Lista de atividades:
[1] Responda com base no texto sobre o PL 2.901/2026:
(a) Em que dia da semana o projeto foi protocolado?
(b) Como se chama o real digital desenvolvido pelo Banco Central?
(c) Qual nome o projeto dá ao marco que propõe criar?
[2] Por favor, prolongue o texto sobre o PL 2.901/2026 a partir do ponto em que ele termina.

Trecho do texto:
↓

Proposta legislativa apresentada na Câmara dos Deputados quer institucionalizar um ambiente permanente de testes supervisionados para inovações financeiras baseadas em blockchain e tokenização no país.
O deputado federal Lincoln Portela (PL-MG) protocolou na segunda-feira (8) o Projeto de Lei 2.901/2026, que propõe a criação do Marco Nacional das Fintechs e Plataformas Financeiras Digitais. O texto tem como objetivo estabelecer regras duradouras para que empresas e instituições possam realizar ensaios controlados com tecnologias como blockchain e tokenização de ativos dentro de um ambiente juridicamente definido.
Segundo a Livecoins, a iniciativa vai além de um sandbox temporário: a proposta busca tornar permanente o regime de supervisão para testes com inovações no setor financeiro digital, abrangendo desde plataformas de pagamento até projetos de finanças descentralizadas.
A iniciativa chega em um momento em que o Brasil já acumula avanços regulatórios na área cripto, como a lei que enquadrou as exchanges e os experimentos do Drex, o real digital desenvolvido pelo Banco Central. A proposta de Portela complementaria esse arcabouço ao focar especificamente nas fintechs e nas plataformas que operam com ativos digitais tokenizados.
O que o PL 2.901/2026 propõe na prática
O projeto detalha a criação de um regime contínuo de ensaios supervisionados, no qual empresas poderiam desenvolver e testar produtos financeiros digitais sob monitoramento dos órgãos reguladores competentes. Diferentemente dos programas de sandbox com prazo definido, a ideia é que esse ambiente de experimentação seja uma estrutura estável dentro do sistema financeiro nacional.
O PL prevê regras específicas para testes com tecnologia blockchain dentro do sistema financeiro, com supervisão contínua dos reguladores.
A proposta abrange plataformas que operam com tokenização de ativos reais e financeiros, setor em rápida expansão no Brasil e no mundo.
O Marco Nacional das Fintechs cobriria desde startups de pagamento digital até plataformas de crédito e investimento baseadas em ativos digitais.

↑

Material exibido:
↓

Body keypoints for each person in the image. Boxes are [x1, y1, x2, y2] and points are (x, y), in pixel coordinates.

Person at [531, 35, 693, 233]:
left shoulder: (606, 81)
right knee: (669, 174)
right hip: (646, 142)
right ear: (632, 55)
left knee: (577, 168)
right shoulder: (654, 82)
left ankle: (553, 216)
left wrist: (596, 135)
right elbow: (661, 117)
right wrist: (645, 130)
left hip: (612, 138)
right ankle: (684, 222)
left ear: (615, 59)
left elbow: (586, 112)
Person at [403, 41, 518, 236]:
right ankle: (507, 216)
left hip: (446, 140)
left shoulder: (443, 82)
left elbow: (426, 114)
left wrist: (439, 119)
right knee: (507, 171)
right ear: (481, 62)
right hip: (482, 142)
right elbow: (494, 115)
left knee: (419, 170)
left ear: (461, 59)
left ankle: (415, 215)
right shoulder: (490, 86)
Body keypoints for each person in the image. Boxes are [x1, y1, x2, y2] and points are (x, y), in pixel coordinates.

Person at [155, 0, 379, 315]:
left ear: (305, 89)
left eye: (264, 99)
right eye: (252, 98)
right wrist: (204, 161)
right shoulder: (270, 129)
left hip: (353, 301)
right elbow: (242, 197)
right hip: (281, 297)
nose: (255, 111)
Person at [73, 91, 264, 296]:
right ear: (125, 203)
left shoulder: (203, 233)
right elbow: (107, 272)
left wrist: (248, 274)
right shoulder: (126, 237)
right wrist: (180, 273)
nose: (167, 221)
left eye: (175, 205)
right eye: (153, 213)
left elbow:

↑

Respostas das atividades:
[1]
(a) Na segunda-feira (8).
(b) Drex.
(c) Marco Nacional das Fintechs e Plataformas Financeiras Digitais.

[2]
Ao contrário dos sandboxes com prazo de validade, a proposta institucionaliza um regime duradouro de testes supervisionados no setor financeiro digital.
Contexto: Brasil avança na regulação de ativos digitais
Nos últimos anos, o Brasil consolidou uma das regulações cripto mais estruturadas da América Latina. A Lei 14.478/2022 criou regras para prestadoras de serviços de ativos virtuais, enquanto o Banco Central avança com o Drex. O PL 2.901/2026 seria mais uma camada desse arcabouço, voltada especificamente para o ecossistema de fintechs e plataformas de tokenização.
A discussão sobre tokenização ganhou força global após grandes instituições financeiras, como o JPMorgan e o BlackRock, passarem a explorar a representação digital de ativos tradicionais em redes blockchain. No Brasil, o Banco Central também conduz experimentos nessa direção dentro do ecossistema Drex.
Para quem acompanha o mercado de Bitcoin e criptoativos em geral, a criação de um marco regulatório sólido tende a aumentar a segurança jurídica do setor. Quem quiser entender melhor os fundamentos dessa tecnologia pode consultar o guia completo de Bitcoin para iniciantes.
📌 Nota editorial
O PL 2.901/2026 ainda precisa tramitar pelas comissões da Câmara dos Deputados e, eventualmente, pelo Senado Federal antes de se tornar lei. Projetos desse tipo costumam passar por ajustes e audiências públicas ao longo do processo legislativo. A íntegra da proposta pode ser acompanhada pelo portal da Câmara dos Deputados.